I read an article a while back that said the way to get your first book published is to write your second book. So I did. I had learned a lot writing the first one; mostly I learned to listen to my muse and trust my characters to tell me their stories. My second book is called The Incredible Journey of Freddy J. and I’m really proud of it. I’ve had it critiqued, revised it, had many beta readers, and gotten great feedback. One of my beta readers described it as being much like the serial stories that used to be shown at Saturday matinees in the theatres when we were young. I liked that. Since it is really written for young boys, it was good to hear that. That’s the kind of thing kids like. Another beta reader was a thirteen-year-old boy (grandson of a friend) whom I’ve never met. All I know is he read it three times. THREE times. Amazing. I’ve arranged for some sixth-, seventh-, and eighth-grade students to read it and am awaiting their comments. I’m just beginning the agent hunt, so it may be a while before it’s out there, but that’s the nature of the business. Fingers crossed.

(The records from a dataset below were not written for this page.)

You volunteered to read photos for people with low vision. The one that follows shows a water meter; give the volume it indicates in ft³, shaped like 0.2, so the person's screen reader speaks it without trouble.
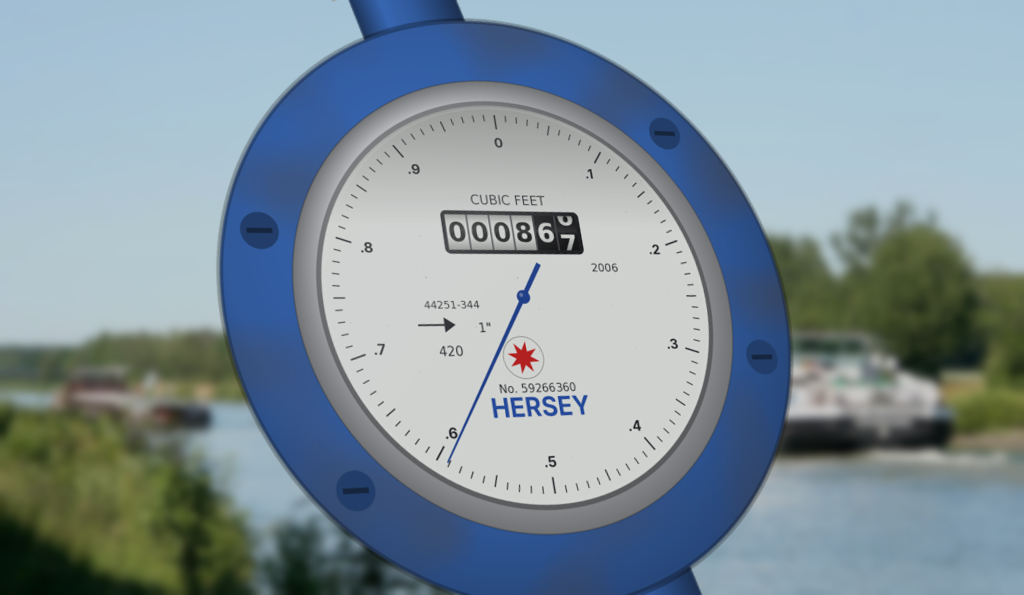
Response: 866.59
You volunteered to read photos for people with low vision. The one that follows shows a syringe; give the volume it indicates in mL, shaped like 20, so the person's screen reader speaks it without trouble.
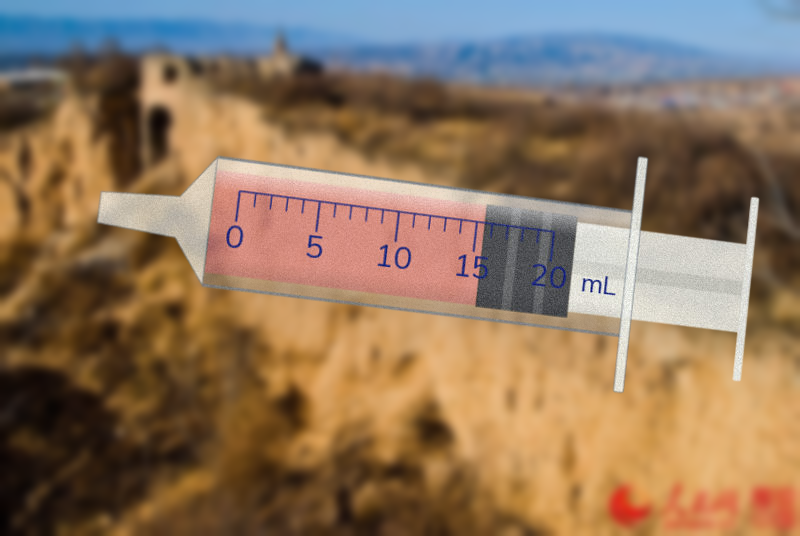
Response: 15.5
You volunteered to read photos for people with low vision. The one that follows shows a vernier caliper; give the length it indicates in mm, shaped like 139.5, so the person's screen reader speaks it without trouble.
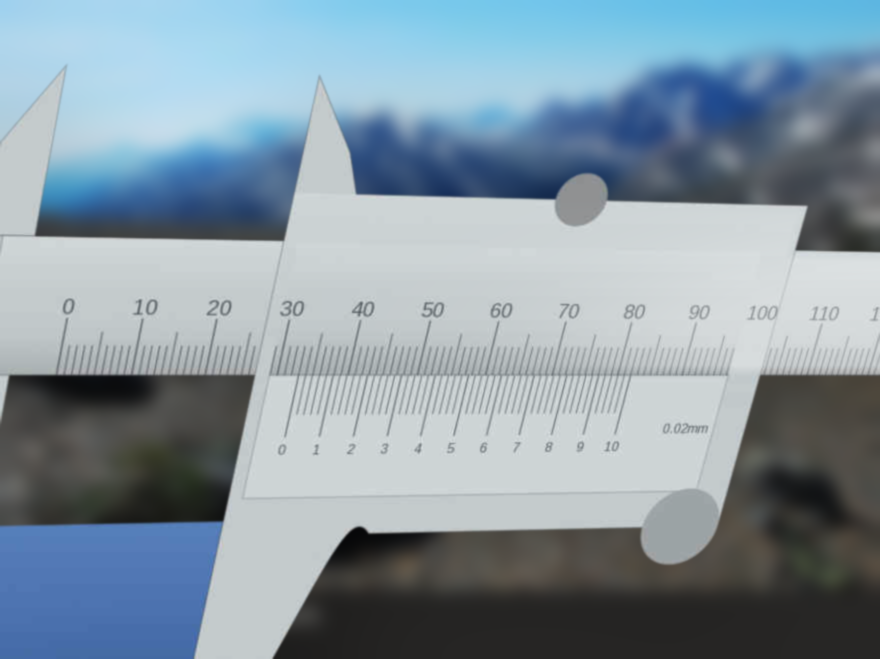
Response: 33.0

So even though I’m not the most organized person in the world, I know I can write and I know how to do it in a way that works for me…and makes real books, books that people like. Now, if I can just get the publishing world to listen…
If you already write, maybe you’ll leave a good tip for the rest of us. If you want to write, I say do it. Sit down with a pen and paper or in front of a blank computer screen or whatever works for you, and just do it. Natalie Goldberg would approve.

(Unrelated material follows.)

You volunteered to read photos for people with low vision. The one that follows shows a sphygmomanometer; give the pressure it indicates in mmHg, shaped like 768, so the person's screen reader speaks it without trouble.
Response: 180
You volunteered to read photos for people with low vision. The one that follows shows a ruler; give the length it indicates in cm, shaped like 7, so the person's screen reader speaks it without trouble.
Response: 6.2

7 thoughts on “Thinking about Writing or Writing About What I’m Thinking”
I really relate to this post, Rosi. I always look forward to your blog. Thanks for the two sites you mentioned. I visited them and found them well worth while. Your process sounds much like my process. Fits and starts and percolation; although sometimes I do take time to “sorta” outline, after the books is in progress, and sometimes I do character sketches and timelines for important events in their lies. Goldberg's Writing Down the Bones was one of my mainstays as well. She really gets to the heart of things.
Thanks for stopping by. Glad you found the other blogs. I certainly could have included yours on that list as well, but my post was overly long as is. As Mark Twain would have said, I didn't have time to make it short.
Thanks for the generous comments and posting the link to my blog and to “Enter the Between.” You gave me the subject for my next post, in which I will reveal (gasp!) that I am not nearly as organized as I appear!
Thanks for the huge compliment, Rosi. I'm truly touched. People like you make me feel that all the years of hard work and practice might indeed be paying off. I also love Natalie Goldberg's “Writing Down the Bones.” I discovered it while in college and have used it when teaching creative writing in middle school. I was impressed with your work duing the time you were in our critique group, especially the YA story of Freddy J. You are wise following Natalie's advice: “You can have the confidence that you will gradually acquire the technique and craft you need.” That's what keeps me keeping on, what gives me hope, that I will gradually acquire the technique and craft I need. Thanks again for your kind words.
Morgan, I can hardly wait to read your next post! Margaret, it's always a pleasure to guide people toward your wonderful blog.
Hi Rosi… I start with an outline ( a brief one), then I write the longer and more detailed outline. My writing does not follow a strict time schedule, there are days in which I just write and write, and there are days I just don't write much, but I am constantly thinking of my WIP.
The WIP is always with me as well. I'm not as organized as you, but we each have our own ways that work for us. Thanks for stopping by.